チキンマンはその脚力を活かし俺の先手を取るかのように駆け出し蹴りを放つ。


まさか空を飛ぶ鳥の改造人間が飛べない鶏………いや、ローストチキンの改造人間にされるとは。


哀れすぎて何も言えない。



───しかし、あのクリスマスの日。

バードマンと戦った後に食べたローストチキン……うまかったなぁ。




「おっと!」


物思いに耽っている場合じゃない。


俺はチキンマンの蹴りをその逞しい腕で受け止める。



「お前の攻撃なんか効きはしないぞっ!」


奴の脚を掴むとゴリラのごとき腕力に物を言わせ奴の体を投げ飛ばす。



「はっ!」


馬のごとき跳躍力で跳躍し、投げ飛ばしたチキンマンに追い付くと………



「ふんすっ!!」


「グゲェェェ!!」


バッタのごとき脚力で踵落としを放つ。

これにはたまらずチキンマンも情けない声をあげる。


俺は着地すると奴を無視して先に向かおうとするが………



「行かせんぞ!仮面ライダー!」


立ち上がったチキンマンが俺の行く手を阻む。

まるで俺が姫矢の街に行くことそのものを阻むかのように。



「悪いが俺も先を急いでるんだ!どうしてもと言うのなら…………!」


「どうしてもと言うなら?」


「……宇宙の果てまで飛んでいけ!」


俺は早々に決着をつけるべく、バッタや馬のごとき跳躍力をフルに活かし、高く舞い上がる。

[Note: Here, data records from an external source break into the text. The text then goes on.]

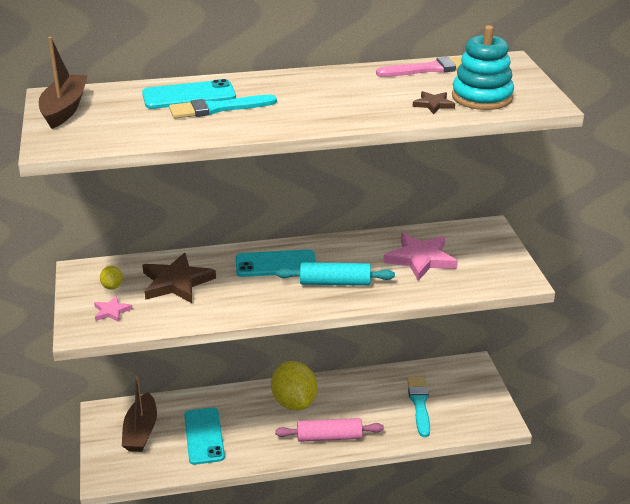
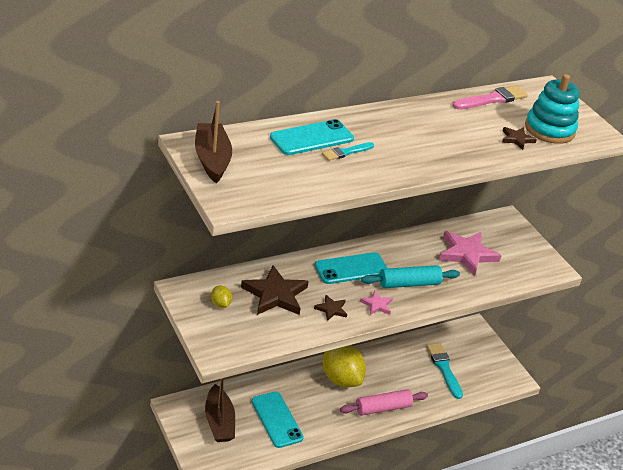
camera: 20 degrees left, 5 degrees up
pink star [94,295,133,322] -> pink star moved to [360,290,393,315]
turquoise brush [169,95,277,119] -> turquoise brush [322,142,374,161], size x0.61
none -> brown star [314,295,347,321]

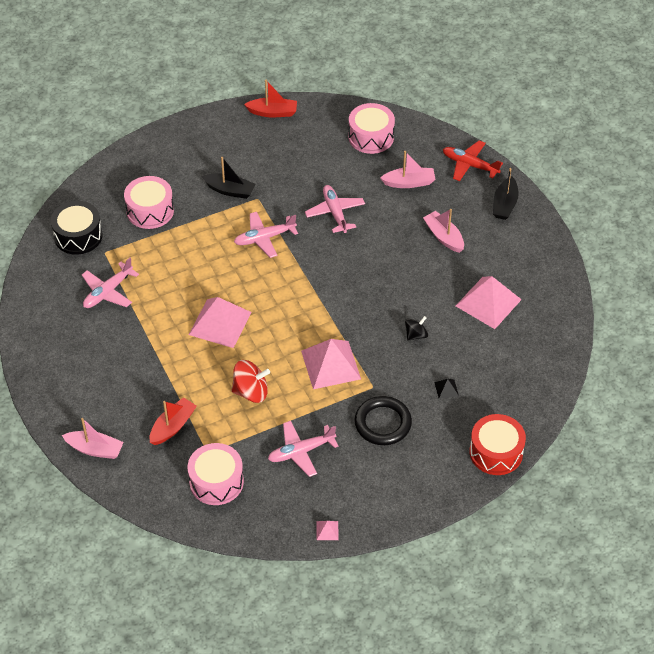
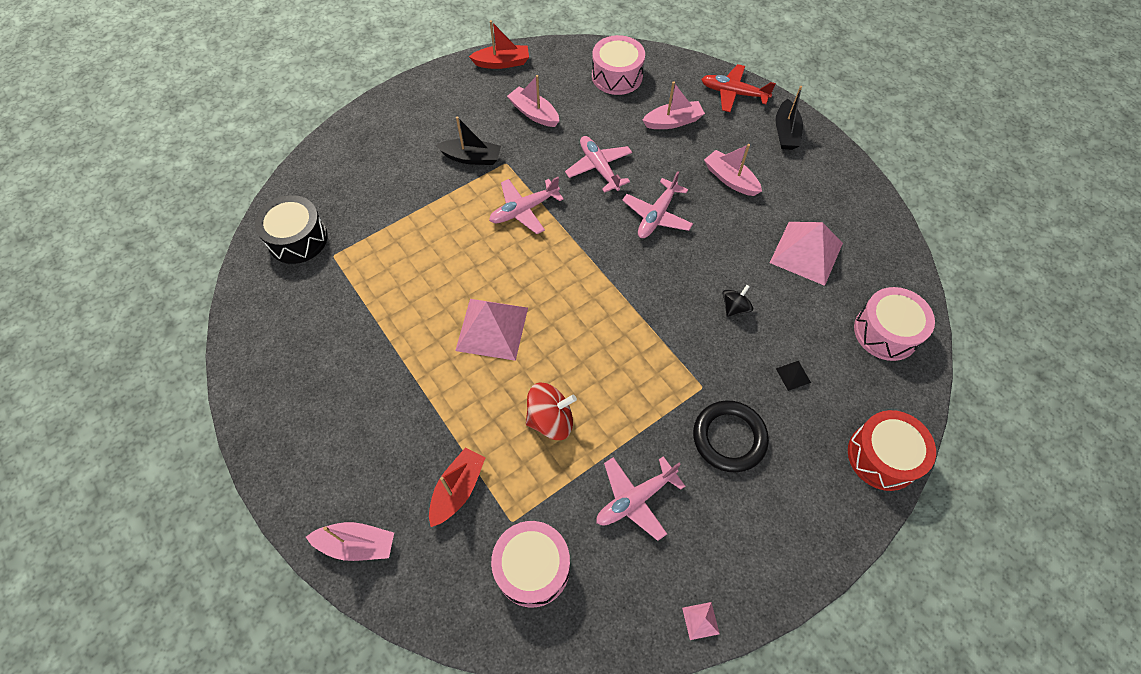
camera: 10 degrees left, 10 degrees up
pink plane [82,258,139,308] -> pink plane moved to [622,171,693,238]
pink drum [124,176,174,229] -> pink drum moved to [854,287,935,361]
pink pyramid [301,339,361,389] -> none
none -> pink boat [507,75,559,127]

その有り余るパワーは周囲の砂粒すら舞い上げるほどだ。


しかも鳥類の身軽さが、この脚の跳躍力を更に引き立て、より強くより高く俺の体を空に飛ばす。



「何をするつもりだ!?」


錯乱したのか、わざわざ次に俺がやることを聞いてくるチキンマン。

無論、俺は律儀に答えてやる。


ただし……その行動をもってして、だ。



「これだよ!

ライダァァァァァ!キィィィィック!!」


空中で一回転。それから右足を突きだし必殺の蹴りを放つ。


シンプルでありながら力強い一撃。


これこそ、仮面ライダーの“伝家の宝刀”。



「やめろ…………またローストチキンになっちまうだろォォォォォ!

ぬぁーーーーーーー!!」


ライダーキックを受け、チキンマンはその言葉を言い残し、爆発四散。


文字通り……再びローストチキンと成り果てた。




「よし………」


チキンマンを倒すと、俺は変身をとき、前を見据える。


そこには『ようこそ姫矢市』と書かれた看板。



「来たぞ………姫矢市」


ついにこの時が来たか………。

再びこの街に踏み入れる時が……!



「待ってろよ…………

“椿 勝利”……………!」


こうして、2022年の真夏。


俺は姫矢の街へと再び入って行くのであった。